Answer these questions using the post below.
(a) What rank does the writer state alongside the name Bishop?
(b) How many hours after leaving Kuwait did the plane land in Atlanta?
(c) Which city's USO volunteers welcomed the soldiers?

─── Excerpt

Friday, June 6, 2008

Transitions

Well, my transition is once again complete. I am back to being CW3 Bishop, United States Army. For the past two weeks, I’d been Dada, Husband, Brother and Son. If you have to ask which role I prefer, you don’t know me very well.

Being an Army Reservist, I get the unique opportunity to switch back and forth between my military and civilian personas, and I’ve always thought the process of doing so was fairly interesting, so I thought I'd share it here.

It’s not really a “scheduled” transition so to speak, more of a mental changeover that just sorta happens. Going home on leave, I started out in Kuwait with 300 other people who couldn’t wait to get home to friends and family. We were in full military mode at this point, seeing as we’d all been deployed for many months and been surrounded by nothing but uniforms the entire time.

Our first dose of civilian life came as we boarded the airplane to head home. The flight crew was the first group of non-contractor civilians we’d seen in many months. They treated us as people, not as soldiers (there is a difference…those who’ve been there know what I mean.) Our civilianization had begun.

The next step was getting off the plane in Atlanta, 16 hours after we’d left Kuwait. This was the first time I’d been back on US soil in 7 months, but it didn’t take long to get used to all the sights and sounds again. We also had some interaction with civilian passengers in the terminal, many of whom came up to shake our hands and thank us. It was good to be back in the US.

When we got to Dallas (the 3rd stop on my way home), we were welcomed by the wonderful volunteers from the DFW USO. There were hundreds of people lined up to shake our hands, high 5 and hug us as we headed out of the terminal, and it is an experience I will never forget. I now know what a movie star feels like on the red carpet, and it was humbling to say the very least.

──────
─── Recorded information

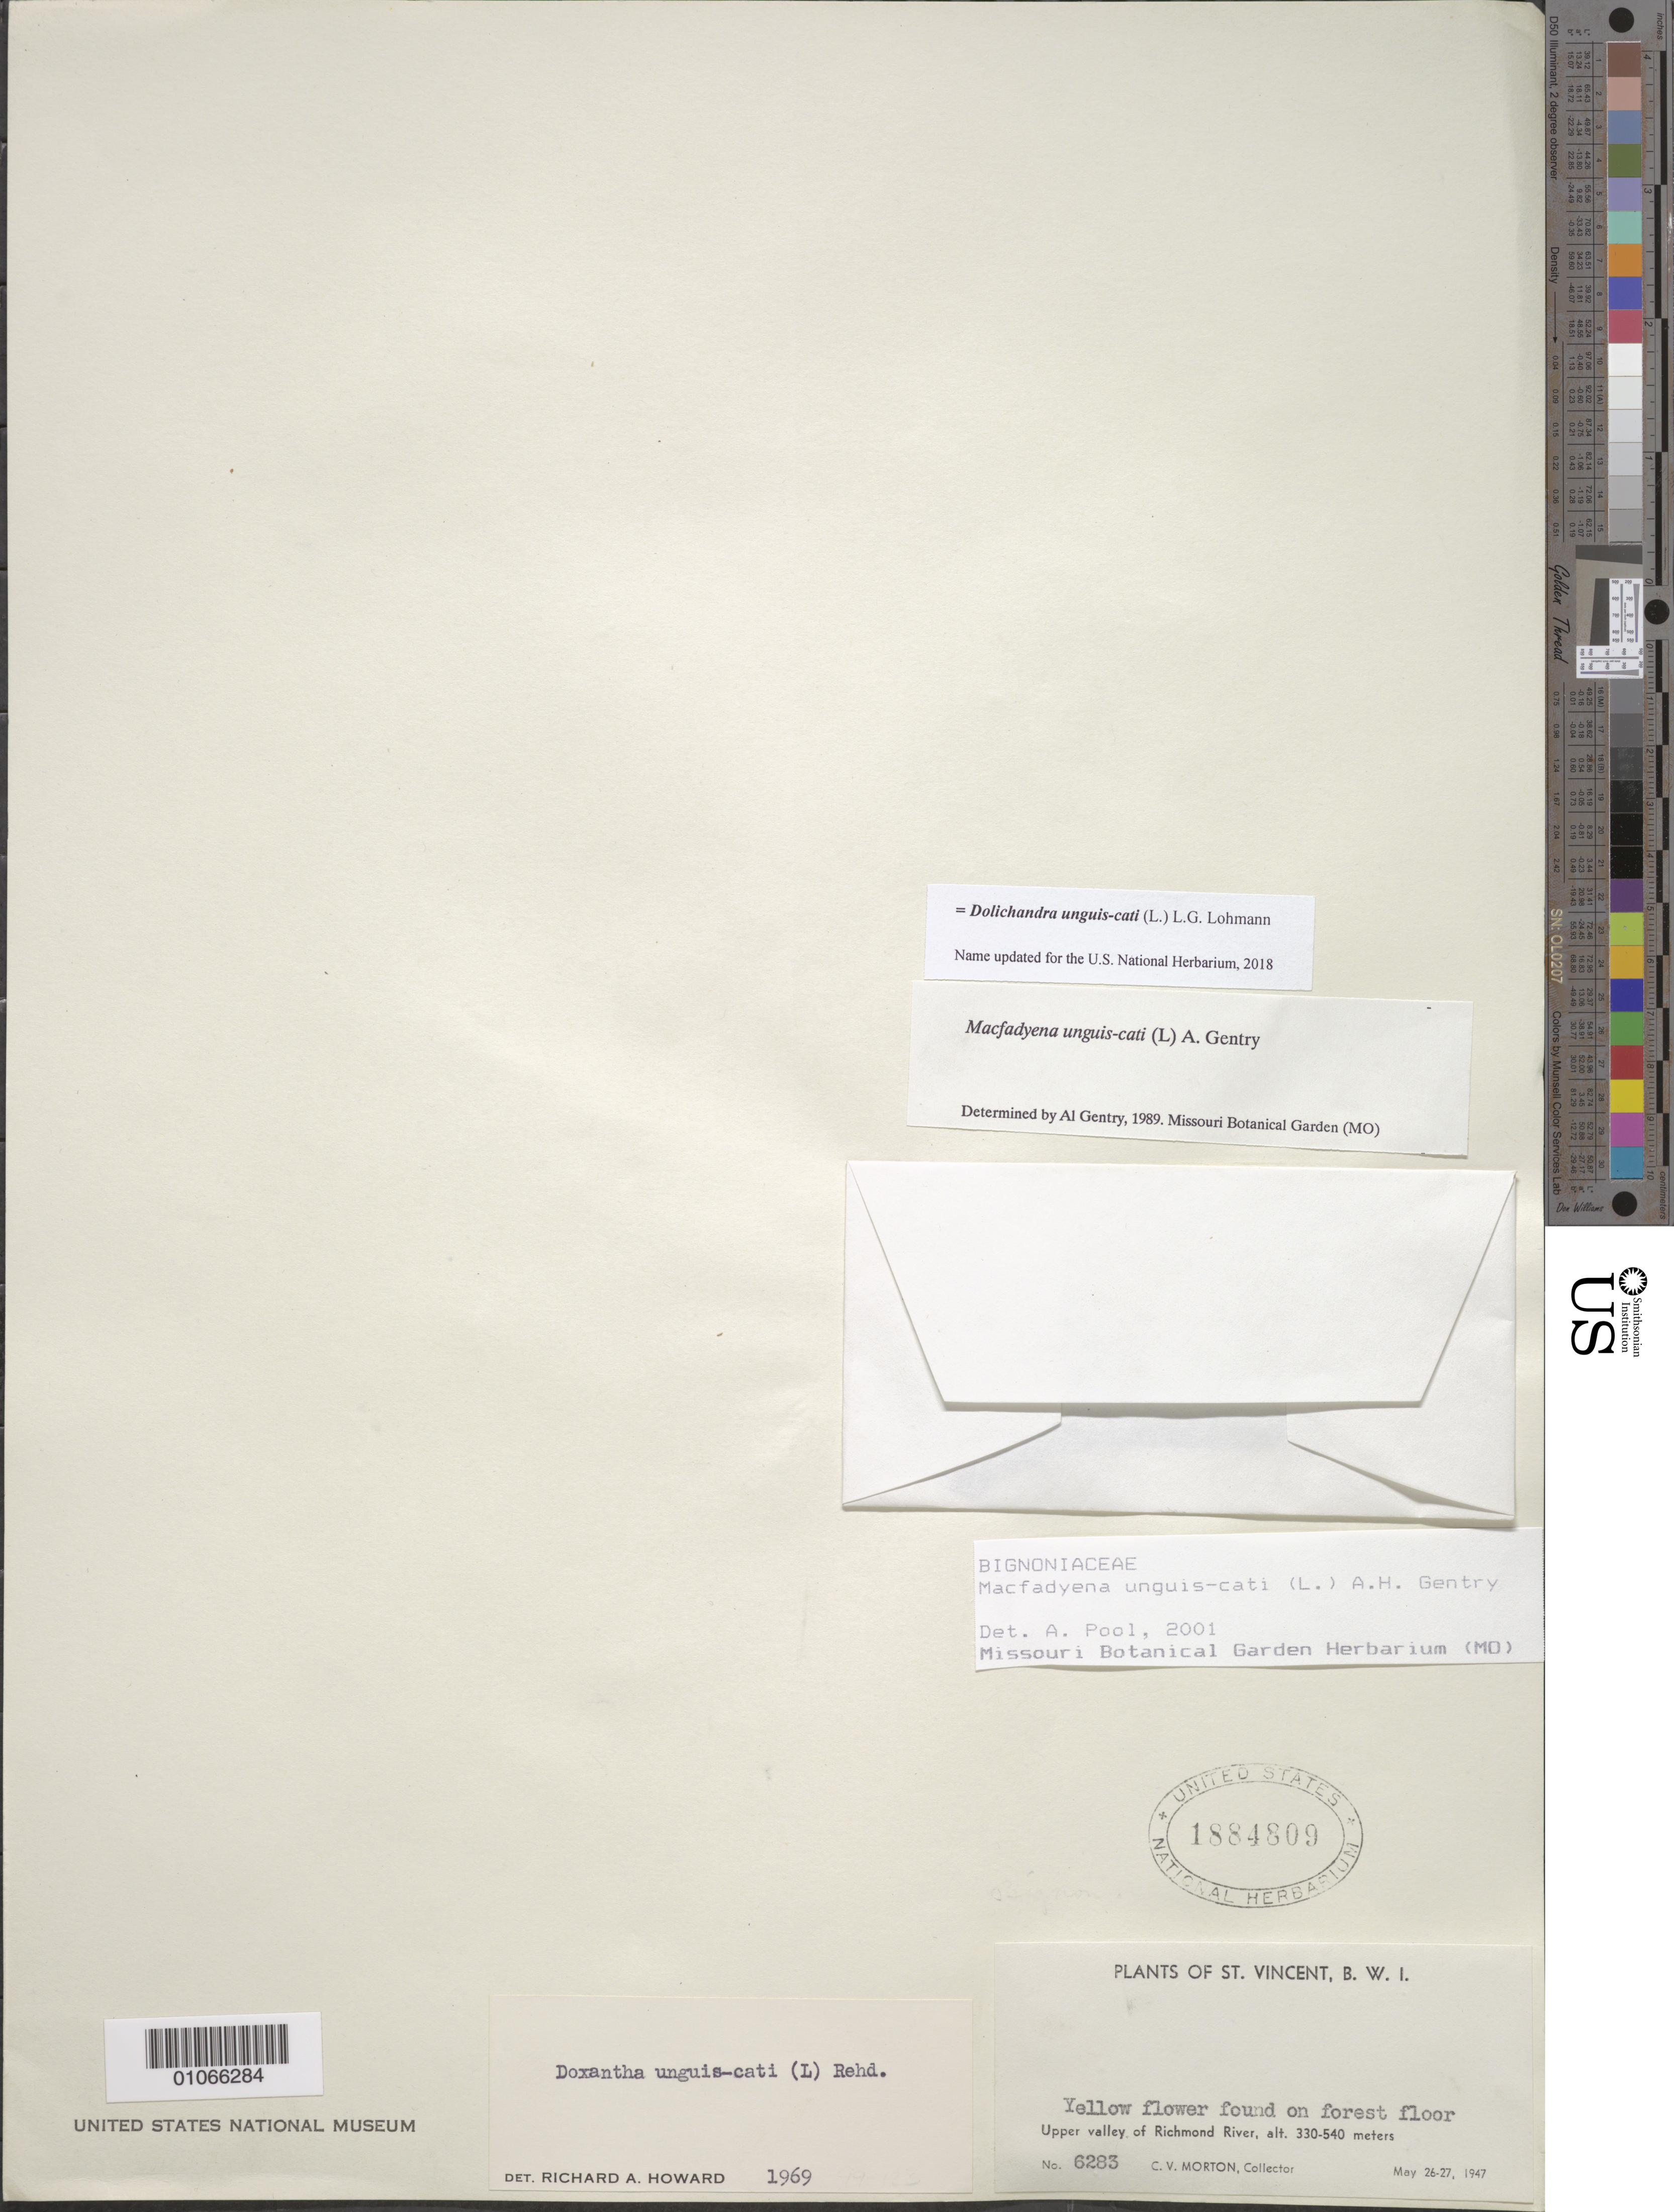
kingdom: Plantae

──────

◆ Output below
(a) CW3
(b) 16 hours
(c) Dallas (the DFW USO)